The Senate negotiators then met, as local government lobbyists watched. First, they called the House bluff: "There's no one in this Capitol that believes that anyone could take this cut and continue to operate,'' said Sen. Dan Webster, the Senate Republican leader from Winter Garden. By offering such a deep cut, it inevitably forces the debate to turn to raising sales taxes to replace some of the cut, he said. "They get to the tax swap a different way. They haven't backed down.''
Next, they cut to the core of the debate: Sen. Ronda Storms, a Brandon Republican, she said will urge her "good, conservative government friends in the House'' to begin a serious discussion about what the "legitimate purpose of government should be."
The House "needs to answer which of these line items is not a legitimate purpose of government because you can't do it all,'' Storms said. She also chided local government lobbyists who have suggested that sacred cows would be slaughtered by the budget cuts and said they had lost credibility by "engaging in fear mongering, in chumming the waters and not being intellectually honest."

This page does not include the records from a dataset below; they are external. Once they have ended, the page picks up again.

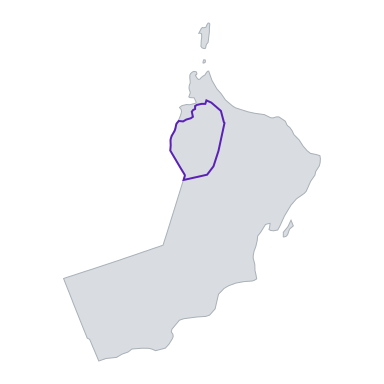 location of Al Dhahira within Oman
{"feature_id": "OMN-2414", "entity_name": "Al Dhahira", "entity_type": "Region", "adm_level": 1, "iso_a3": "OMN", "parent_name": "Oman", "parent_adm1": "", "projection": "albers", "projection_center": [55.739, 23.003], "detail": "fine", "context": "in_parent", "style": "outline", "palette": "violet", "viewbox_px": 384, "rotation_deg": 0, "n_neighbors": 0, "source": "natural_earth", "source_scale": "10m", "svg_char_len": 3515}
<svg xmlns="http://www.w3.org/2000/svg" viewBox="0 0 384 384"><path d="M98.8,361.0L96.8,356.3L94.9,351.7L92.9,347.1L91.0,342.5L89.6,339.3L87.2,338.1L85.9,334.7L84.4,331.1L83.0,327.6L81.6,324.1L80.2,320.6L78.8,317.1L77.4,313.6L76.0,310.1L74.6,306.6L73.2,303.1L71.9,299.6L70.5,296.1L69.1,292.5L67.7,289.0L66.3,285.5L64.9,282.0L63.6,278.5L68.3,276.9L74.0,275.1L79.7,273.2L85.5,271.3L91.2,269.5L96.9,267.6L102.6,265.7L108.4,263.8L114.1,261.9L119.8,260.0L125.5,258.0L131.2,256.1L136.8,254.2L142.5,252.2L148.2,250.3L153.9,248.3L159.6,246.4L163.1,245.1L164.5,240.5L165.8,236.6L167.0,232.8L168.2,228.9L169.4,225.1L170.6,221.2L171.8,217.3L173.0,213.5L174.2,209.6L175.4,205.8L176.6,201.9L177.8,198.0L179.0,194.2L180.2,190.3L181.4,186.4L182.6,182.6L183.8,178.7L184.9,175.2L182.9,171.7L180.1,167.2L177.3,162.4L174.6,157.8L172.6,154.6L170.3,150.6L170.5,145.5L170.5,142.9L170.8,139.0L173.0,133.6L175.7,126.7L177.7,122.1L179.4,118.2L180.7,115.0L181.5,111.7L181.1,109.3L180.2,108.5L179.5,107.4L182.0,105.6L186.7,104.5L189.4,104.8L193.0,103.9L195.9,103.1L196.2,102.1L195.3,100.4L194.1,97.8L190.0,97.6L188.8,96.9L190.2,93.1L190.2,91.9L189.6,90.6L189.0,88.2L189.3,85.2L190.2,83.1L190.2,81.5L189.8,78.1L189.9,75.0L190.7,73.5L192.3,72.1L193.7,71.4L195.2,71.5L196.4,72.0L196.9,73.6L196.6,74.7L195.7,74.9L195.4,75.3L196.6,77.5L198.4,79.5L199.8,79.2L201.3,77.5L202.9,76.2L204.9,75.0L206.3,72.8L207.5,71.3L208.7,71.1L211.9,80.3L216.8,88.8L221.0,93.5L225.5,100.0L232.3,105.8L235.4,107.8L247.9,111.8L254.8,113.3L264.3,114.6L270.8,117.8L273.0,117.9L276.4,116.9L278.9,116.9L285.3,121.2L287.2,125.4L289.8,127.5L292.2,130.9L293.8,134.5L299.2,140.0L303.1,146.1L307.0,150.6L310.5,153.4L315.7,154.4L319.9,155.6L320.4,158.7L320.1,162.7L319.4,165.7L315.7,171.6L314.9,175.2L310.7,181.2L306.2,191.3L304.1,193.5L296.5,198.8L291.0,205.1L284.5,215.9L279.6,226.6L277.7,230.0L273.6,230.8L270.9,230.5L269.0,229.6L269.7,226.7L270.1,223.4L267.6,223.8L265.5,224.5L260.5,232.5L257.7,236.0L257.2,240.5L255.9,246.2L254.0,251.4L253.2,255.8L253.2,258.3L254.8,264.4L255.0,270.6L255.9,274.4L256.7,278.9L254.3,280.3L252.2,281.0L244.0,281.6L235.7,283.1L228.5,285.8L224.1,288.4L218.5,294.2L215.1,308.9L209.6,315.1L205.8,316.4L196.7,317.0L183.9,318.7L179.4,320.2L171.9,329.2L171.3,332.0L172.8,334.0L173.2,336.3L172.5,338.4L169.1,344.0L165.4,348.1L155.6,350.7L152.0,349.1L148.7,348.3L142.4,348.2L132.0,349.0L128.1,352.0L122.1,354.1L116.5,357.4L105.9,358.5L98.8,361.0ZM205.7,47.7L205.1,48.5L204.2,48.6L202.1,47.9L200.9,46.3L201.1,44.4L201.2,40.8L201.7,37.4L201.6,33.8L200.0,33.1L198.8,33.3L201.4,28.3L202.5,27.5L203.5,27.8L205.9,27.3L207.1,24.5L208.2,23.0L209.2,23.2L209.8,24.0L209.4,28.2L209.4,31.7L208.1,42.3L206.7,44.1L206.0,45.6L205.7,47.7ZM286.0,236.4L283.9,237.0L283.3,236.8L283.3,232.3L287.9,226.7L291.0,220.2L293.3,225.9L289.5,229.2L287.6,234.7L286.0,236.4ZM205.3,62.2L203.9,63.1L203.0,62.9L203.2,61.1L203.7,59.8L205.1,59.9L205.4,60.7L205.3,62.2Z" fill="#d9dde1" stroke="#a8b0b8" stroke-width="1"/><path d="M170.3,150.6L170.7,145.5L170.5,140.4L170.6,139.4L171.6,136.0L174.7,130.7L175.4,128.5L176.1,125.0L176.4,123.9L177.0,123.0L178.2,121.7L178.7,121.0L183.1,121.4L186.4,119.5L190.7,118.3L192.9,116.8L191.8,111.7L193.1,110.0L195.1,109.0L195.1,106.1L196.9,104.9L201.5,103.9L205.3,103.9L206.4,100.4L211.3,102.6L220.9,110.9L223.9,122.3L224.5,123.0L218.5,150.8L213.5,166.3L207.1,174.7L184.4,179.8L183.6,179.9L184.8,176.0L184.8,175.2L184.5,174.4L182.7,171.5L180.1,167.2L177.5,162.8L174.9,158.4L172.3,154.0L170.3,150.6Z" fill="none" stroke="#5b21b6" stroke-width="2"/></svg>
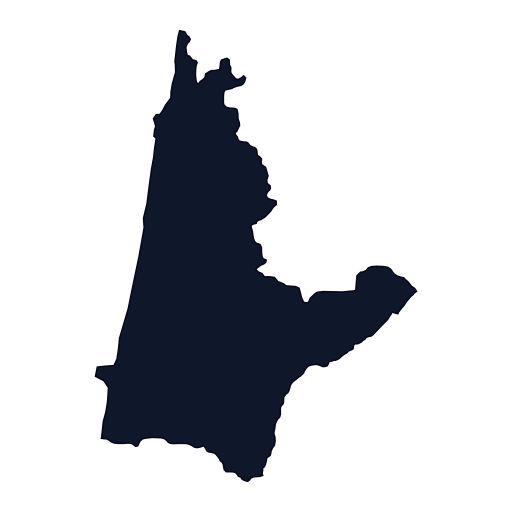 Hadera, Haifa, Israel (orthographic projection)
{"feature_id": "584046B72217003232480", "entity_name": "Hadera", "entity_type": "district", "adm_level": 2, "iso_a3": "ISR", "parent_name": "Israel", "parent_adm1": "Haifa", "projection": "orthographic", "projection_center": [35.034, 32.575], "detail": "fine", "context": "isolated", "style": "filled", "palette": "ink", "viewbox_px": 512, "rotation_deg": 0, "n_neighbors": 0, "source": "geoboundaries", "source_scale": "gbopen_adm2", "svg_char_len": 4889}
<svg xmlns="http://www.w3.org/2000/svg" viewBox="0 0 512 512"><path d="M262.7,475.4L262.1,473.5L262.6,470.5L262.6,467.9L264.0,467.1L265.3,464.7L266.1,461.4L266.8,457.6L270.0,455.6L270.7,453.4L271.0,451.0L272.5,447.8L274.4,445.2L275.1,441.1L274.9,437.1L273.8,433.7L274.1,431.1L274.7,428.5L275.2,424.4L276.6,420.9L277.5,419.3L279.7,416.9L280.4,414.0L280.4,412.9L280.3,409.2L280.6,406.7L282.3,404.5L283.1,403.9L283.5,402.1L283.5,400.6L283.6,398.7L283.8,396.8L284.7,395.7L286.0,393.9L287.7,392.7L288.5,391.6L288.9,390.5L289.6,388.2L289.9,387.2L290.0,386.3L290.8,384.4L291.9,382.8L293.3,381.3L296.1,379.3L298.9,376.8L300.4,376.0L302.3,374.2L302.8,373.8L303.7,372.7L304.1,371.3L305.8,368.7L306.2,368.1L307.5,366.7L308.8,365.8L311.1,365.0L314.3,364.5L316.7,364.4L320.0,365.3L322.9,366.6L325.2,366.4L327.3,365.7L328.6,362.9L329.2,361.5L331.6,361.1L333.6,360.4L335.6,360.2L337.4,359.4L339.4,358.3L341.0,356.7L342.4,355.6L344.2,354.2L346.2,353.2L348.9,350.8L350.2,350.3L352.0,349.5L353.1,348.6L353.5,346.1L353.6,344.9L355.1,343.8L357.4,343.8L358.7,343.3L361.1,342.1L363.0,340.3L365.3,338.8L365.8,337.7L367.2,336.9L368.8,336.4L370.9,336.1L372.7,334.9L376.3,331.1L382.1,325.0L387.6,319.5L389.5,316.3L391.2,314.0L391.7,312.6L392.6,312.1L395.5,313.2L397.9,313.7L398.4,312.1L400.0,310.2L401.6,308.0L404.0,305.3L406.4,301.6L408.2,299.5L410.9,296.3L412.9,294.8L413.9,293.3L416.5,291.3L414.6,288.4L411.5,286.4L409.8,284.2L407.9,281.8L405.1,279.4L403.7,277.8L400.5,277.1L397.1,276.0L394.9,274.5L393.3,273.1L390.5,269.1L387.7,267.3L382.4,266.5L376.7,266.3L371.7,266.6L368.3,267.9L366.1,270.6L362.7,272.0L360.4,272.3L357.0,275.8L356.1,285.7L355.8,290.3L353.7,291.0L350.3,291.2L342.5,292.0L323.5,291.6L317.2,292.3L314.5,294.2L312.1,296.5L310.2,298.3L308.6,302.4L305.8,302.9L303.9,302.3L302.7,300.5L301.4,297.3L300.2,292.5L299.0,288.2L295.6,286.6L286.0,285.9L283.7,284.0L280.5,282.6L277.9,281.7L276.0,279.3L274.4,277.5L270.5,276.9L267.1,276.8L264.3,276.8L262.0,273.5L258.4,272.0L255.9,269.7L256.7,268.1L259.1,266.3L261.0,265.0L263.9,263.8L265.7,262.2L266.2,260.1L262.9,258.6L262.0,256.3L261.5,252.4L261.4,247.6L260.0,244.5L256.5,243.4L254.5,241.4L253.3,238.3L252.6,233.5L252.2,230.8L250.9,226.6L251.7,224.6L254.5,223.7L256.1,223.3L256.7,221.4L259.0,220.0L261.0,219.5L265.0,216.9L266.6,215.3L269.2,212.7L271.1,210.4L273.0,207.4L276.2,204.6L276.2,201.2L273.5,200.1L270.3,199.4L267.2,197.9L266.1,195.3L267.2,192.2L269.6,189.9L270.4,188.3L270.0,185.7L267.1,183.4L266.7,180.0L268.0,175.8L267.5,174.6L266.6,171.0L265.5,167.3L261.4,164.6L261.1,161.7L261.5,158.9L259.8,157.0L257.2,155.2L257.0,152.3L256.5,149.4L255.0,147.7L252.7,147.0L249.7,145.5L248.0,143.1L246.5,142.2L242.9,142.0L239.3,141.2L237.9,139.3L237.3,137.1L235.3,134.4L235.0,132.8L236.8,131.2L238.3,127.8L239.5,125.6L239.3,122.7L238.0,118.9L237.8,113.7L237.0,109.6L235.3,108.6L233.2,108.3L229.9,108.2L226.3,107.3L223.7,104.7L223.4,102.5L223.4,96.8L223.7,92.6L224.8,90.1L227.7,89.3L231.6,88.5L233.6,87.3L237.4,86.0L240.5,85.4L242.9,84.1L244.5,81.8L245.6,77.9L243.7,75.9L242.2,77.2L238.9,79.3L236.5,79.4L234.5,77.6L231.5,74.1L230.6,72.2L230.7,67.5L229.4,64.9L229.2,60.0L227.0,58.3L225.3,58.7L221.5,60.1L220.6,62.2L220.2,66.3L219.6,69.6L214.3,70.6L211.7,70.6L209.4,71.5L205.8,73.9L204.9,77.8L202.6,79.9L200.3,81.4L198.9,83.6L196.9,83.4L196.0,80.4L195.4,75.1L195.6,69.4L196.2,65.1L197.1,62.6L196.1,60.9L194.2,60.3L192.5,59.9L191.0,58.0L189.6,56.2L187.2,55.5L186.3,51.9L185.8,47.0L187.4,43.2L189.1,41.7L190.2,39.2L188.8,36.8L186.7,35.3L185.6,33.0L184.9,31.9L179.6,30.7L178.2,36.1L176.9,44.8L175.0,61.4L175.5,64.6L175.7,72.4L172.5,83.4L171.1,91.8L170.9,98.0L165.6,105.1L162.6,110.8L159.9,114.5L156.2,114.7L153.5,118.6L154.6,122.0L155.8,126.4L154.6,130.0L153.9,136.2L156.2,138.2L154.6,148.8L153.7,157.5L151.6,168.9L149.5,184.2L147.0,203.9L143.5,218.3L144.2,227.5L139.1,256.3L132.5,287.7L128.3,308.5L119.6,338.1L118.6,348.4L117.0,359.1L114.0,365.6L105.6,366.2L97.3,367.1L95.5,376.3L103.9,380.7L108.5,387.6L107.6,401.5L105.9,412.1L103.4,421.3L101.6,437.8L101.4,438.3L104.3,438.7L106.6,438.8L109.4,440.3L111.5,442.0L114.5,443.0L118.3,443.4L121.0,443.4L123.7,443.4L126.8,443.1L128.2,443.0L130.3,443.3L131.7,443.5L133.7,444.8L134.8,445.8L135.9,446.3L137.7,445.8L138.9,443.1L140.1,440.9L142.4,438.9L145.4,438.1L152.3,437.4L158.6,437.6L161.9,437.9L164.2,438.5L167.0,440.6L168.2,442.2L170.4,443.3L173.7,443.6L177.9,443.4L183.0,443.4L186.7,443.5L189.7,444.4L192.7,446.0L194.2,447.0L196.6,447.6L198.4,447.4L200.3,447.0L203.1,446.0L204.1,446.1L204.9,447.2L205.8,448.7L206.9,450.8L209.0,451.9L211.0,452.3L214.5,453.0L216.5,454.8L218.2,457.0L219.2,458.3L220.6,461.0L222.2,462.2L223.4,464.5L223.8,467.3L224.2,469.5L226.2,471.7L229.6,471.7L233.0,471.8L235.5,472.5L237.4,474.5L238.3,476.2L240.3,476.9L241.1,477.3L241.7,478.7L243.8,480.2L247.6,481.3L249.5,480.0L250.5,478.3L253.1,476.9L256.4,476.6L260.1,476.3L262.7,475.4Z" fill="#0f172a" stroke="#020617" stroke-width="1.5"/></svg>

Finally, Senators issued a warning to the lobbyists for local government sitting in the audience: "My advice is, start running these numbers and start telling us what these impacts would be,'' said Sen. Mike Haridpolos, the Melbourne Republican who chairs the Senate negotiating team. He called the House's persistence "serious'' and urged local governments to make the case why the cuts shouldn't happen. "This might be one of your last shots at it,'' he said.